If the mob’s left to think our prince was abducted by sorcery, we’re going to see mayhem and riot.”

No brave line of pikemen could stand their ground if the dais became stormed by panic. Since the play of uncanny, shimmering light seemed the least of two evils, the chancellor had no choice but
step into the breech. His orator’s shout rose above the crowd’s stunned astonishment.

“There will be alms!” Forced to a desperate semblance of calm, he improvised, “As you see, the Prince of the Light obeys higher forces! He goes where he’s needed upon instant notice. Are we children to pine for his continuous presence? The shadow-banes are blessed. Let them be disbursed by our own public servants, and leave his Grace free to shoulder the burden of our defense!”

Just as the mob subsided from its milling roar, the light of Lysaer’s gift shimmered clean once again. Restored, riled and whole, to his ceremonial dais at Avenor, he was fully exposed to the public eye and the stupefied shock of his officers. The moment was his to recoup what advantage he could.
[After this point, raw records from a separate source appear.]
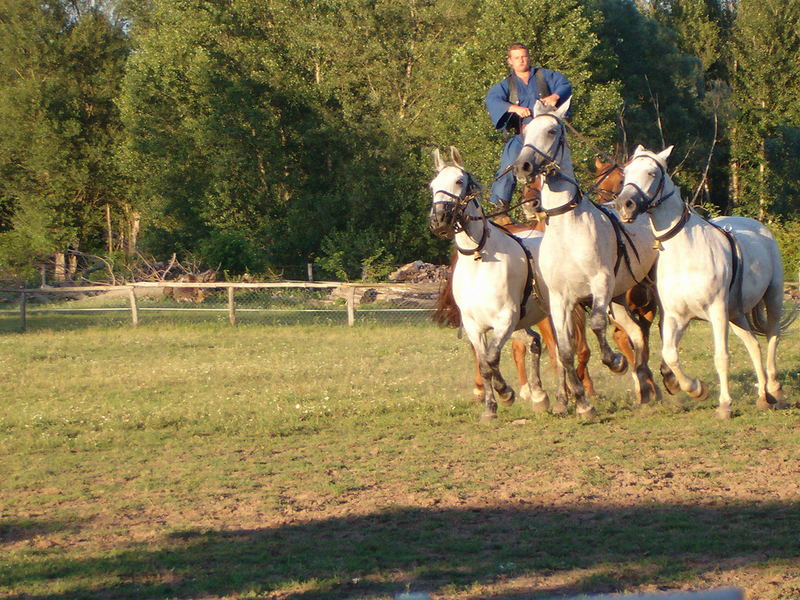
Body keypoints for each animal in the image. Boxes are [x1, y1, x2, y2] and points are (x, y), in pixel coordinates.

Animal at [432, 147, 552, 420]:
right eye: (433, 186)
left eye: (459, 181)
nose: (439, 219)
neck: (479, 261)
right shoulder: (473, 325)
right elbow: (484, 363)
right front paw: (491, 406)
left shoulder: (505, 320)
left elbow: (491, 358)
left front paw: (505, 393)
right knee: (535, 343)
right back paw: (540, 396)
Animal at [516, 98, 660, 418]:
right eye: (526, 131)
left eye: (552, 130)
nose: (523, 166)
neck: (568, 228)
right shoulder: (560, 300)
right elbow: (566, 350)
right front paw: (579, 403)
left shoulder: (600, 287)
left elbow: (596, 327)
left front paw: (615, 362)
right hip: (618, 300)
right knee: (636, 334)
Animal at [616, 144, 792, 418]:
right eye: (626, 173)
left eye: (651, 173)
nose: (625, 205)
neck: (685, 254)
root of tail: (758, 226)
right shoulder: (677, 317)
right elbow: (670, 354)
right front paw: (697, 389)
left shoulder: (717, 312)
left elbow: (721, 357)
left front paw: (725, 405)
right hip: (736, 314)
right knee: (754, 344)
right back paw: (764, 396)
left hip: (771, 298)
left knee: (773, 337)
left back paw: (775, 390)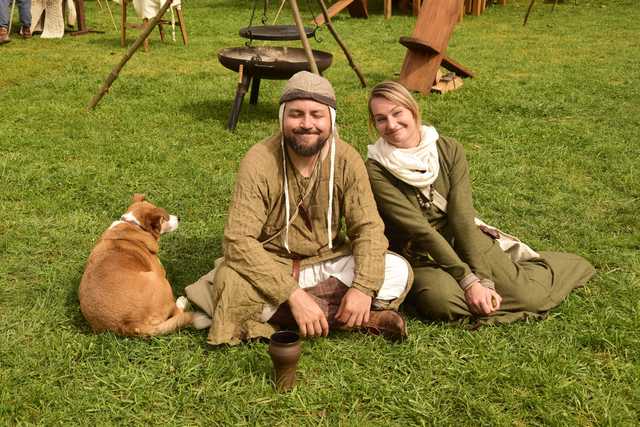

“I’ve come back with proof!” he announced, his snap of resolve reborn from quenched terror. “Since Merior, I’ve known the adepts of Ath’s Brotherhood were in league with Master of Shadow. Now they and the Fellowship Sorcerers have joined in conspiracy against me.”

Before the stark awe of his ranking retainers, he whirled face about. The crowd in the plaza redoubled their chanting. Cheers pealed and woke to a howl of animal noise.
“Prince of the Light! Prince of the Light!”

Lysaer drank in the adulation. Spurred to fierce exultation, countersurge for a hatred he had long since ceased to resist, he bared his teeth in a laugh. White clad, gold haired, fired by his gift, he raised his fists in defiance of the Sorcerers who had dared to intimidate and censure him.

“Behold!” he addressed the masses in a ringing, exuberant shout. “You and your children shall be saved from shadow! I am called to serve Athera and oppose the Spinner of Darkness! No cause and no power will stop my pursuit until he lies dead, and the allies to his evil works are thwarted!”

Exchange
Winter Solstice 5649

The explosive surge of spell-turned forces just used to restore Lysaer to Avenor subsided from the focus beneath Althain Tower. Where a prince’s mortal senses had lately discerned but rough stone and a mood of pervasive sorrow, for lingering minutes while the lane flux subsided, the guarding wards left laced through the rock stood roused in all of their splendor. A mind attuned to Paravian mysteries could discern their imprint. The fine energies twined into substance like hazed water, everlastingly falling: a lightning-laced lattice of pattern came sheathed in a beauty fit to draw spirit from flesh.